→ **Work item**: Find every line in the rows below that contains the string "evento" and copy each of those lines.

○ ○ ○

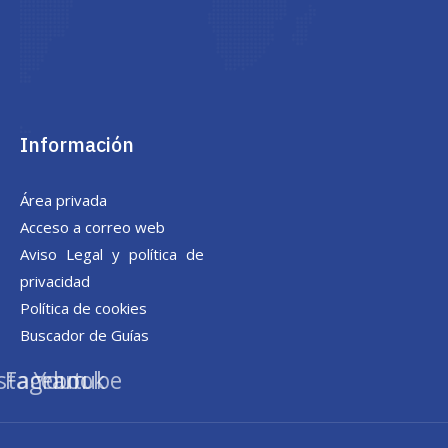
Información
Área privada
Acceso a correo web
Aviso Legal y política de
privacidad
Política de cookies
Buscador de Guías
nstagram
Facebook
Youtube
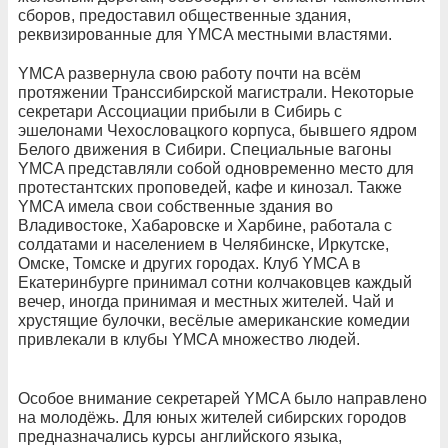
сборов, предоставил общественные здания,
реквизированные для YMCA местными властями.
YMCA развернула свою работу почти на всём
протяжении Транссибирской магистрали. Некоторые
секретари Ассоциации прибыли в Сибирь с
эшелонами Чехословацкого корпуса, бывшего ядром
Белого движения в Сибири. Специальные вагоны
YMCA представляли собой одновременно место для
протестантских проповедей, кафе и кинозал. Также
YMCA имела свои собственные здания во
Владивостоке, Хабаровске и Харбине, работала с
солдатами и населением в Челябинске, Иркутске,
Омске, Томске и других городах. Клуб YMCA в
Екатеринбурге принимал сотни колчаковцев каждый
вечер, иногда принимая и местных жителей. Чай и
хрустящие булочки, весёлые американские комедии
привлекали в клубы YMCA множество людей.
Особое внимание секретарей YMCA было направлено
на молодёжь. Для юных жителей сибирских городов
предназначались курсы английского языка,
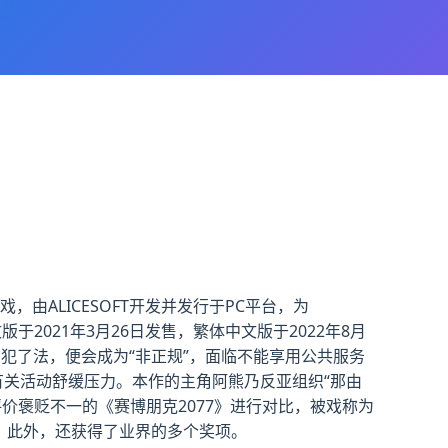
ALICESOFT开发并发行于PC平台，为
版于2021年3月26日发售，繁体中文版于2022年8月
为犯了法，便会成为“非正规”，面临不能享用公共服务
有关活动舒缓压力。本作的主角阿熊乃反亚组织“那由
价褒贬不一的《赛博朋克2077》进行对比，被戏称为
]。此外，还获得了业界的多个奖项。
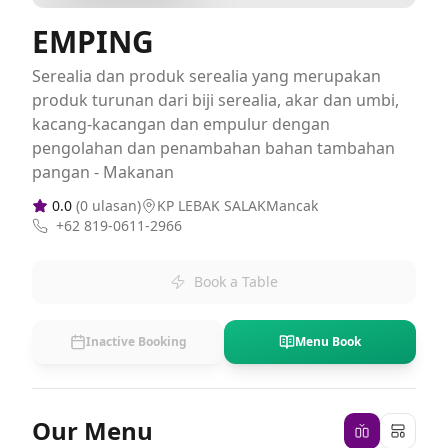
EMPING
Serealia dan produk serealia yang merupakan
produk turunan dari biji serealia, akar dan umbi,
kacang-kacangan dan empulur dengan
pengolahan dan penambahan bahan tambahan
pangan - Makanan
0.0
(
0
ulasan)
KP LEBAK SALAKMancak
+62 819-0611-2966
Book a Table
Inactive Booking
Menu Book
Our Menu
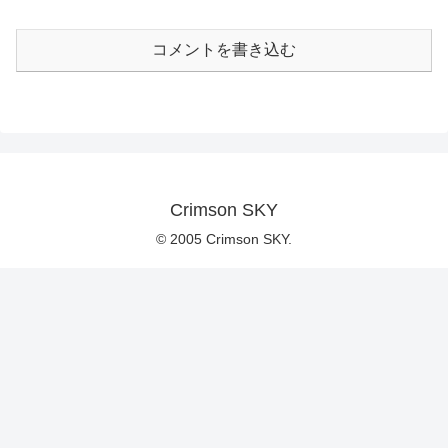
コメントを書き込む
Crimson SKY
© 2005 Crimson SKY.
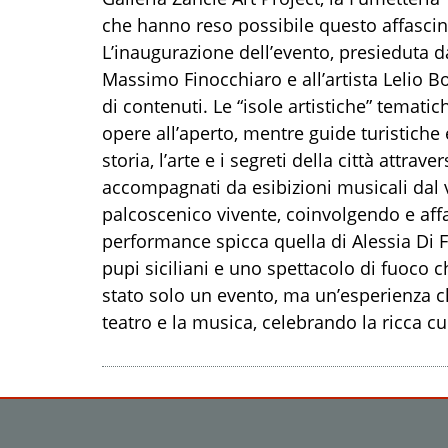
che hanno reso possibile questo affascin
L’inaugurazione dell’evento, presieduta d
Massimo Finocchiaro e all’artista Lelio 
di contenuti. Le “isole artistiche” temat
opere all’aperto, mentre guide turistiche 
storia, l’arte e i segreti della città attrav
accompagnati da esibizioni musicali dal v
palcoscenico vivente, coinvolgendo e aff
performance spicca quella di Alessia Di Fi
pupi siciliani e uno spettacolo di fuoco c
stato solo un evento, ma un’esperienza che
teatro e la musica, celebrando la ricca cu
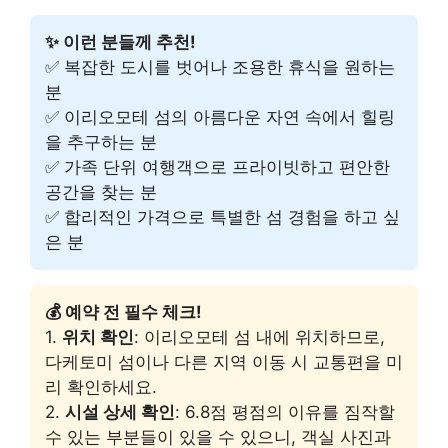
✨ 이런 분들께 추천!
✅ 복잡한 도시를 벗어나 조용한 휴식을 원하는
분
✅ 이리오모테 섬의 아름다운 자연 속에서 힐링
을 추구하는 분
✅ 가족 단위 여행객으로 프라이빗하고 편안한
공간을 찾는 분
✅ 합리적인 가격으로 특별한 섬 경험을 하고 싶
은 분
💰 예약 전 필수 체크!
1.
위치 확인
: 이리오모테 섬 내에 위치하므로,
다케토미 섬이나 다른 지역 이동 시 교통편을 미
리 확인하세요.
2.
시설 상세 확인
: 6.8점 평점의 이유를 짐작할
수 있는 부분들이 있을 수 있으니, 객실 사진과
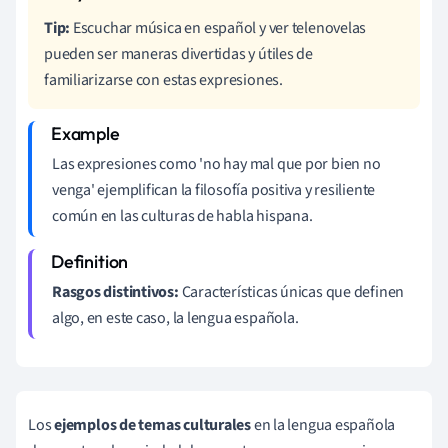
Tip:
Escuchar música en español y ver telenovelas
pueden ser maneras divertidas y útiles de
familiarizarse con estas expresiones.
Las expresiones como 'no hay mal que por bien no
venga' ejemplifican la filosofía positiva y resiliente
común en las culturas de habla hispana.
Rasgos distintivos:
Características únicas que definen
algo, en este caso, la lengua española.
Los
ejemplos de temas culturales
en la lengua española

○ ○ ○

→ **Expected answer**:
L’inaugurazione dell’evento, presieduta d
stato solo un evento, ma un’esperienza che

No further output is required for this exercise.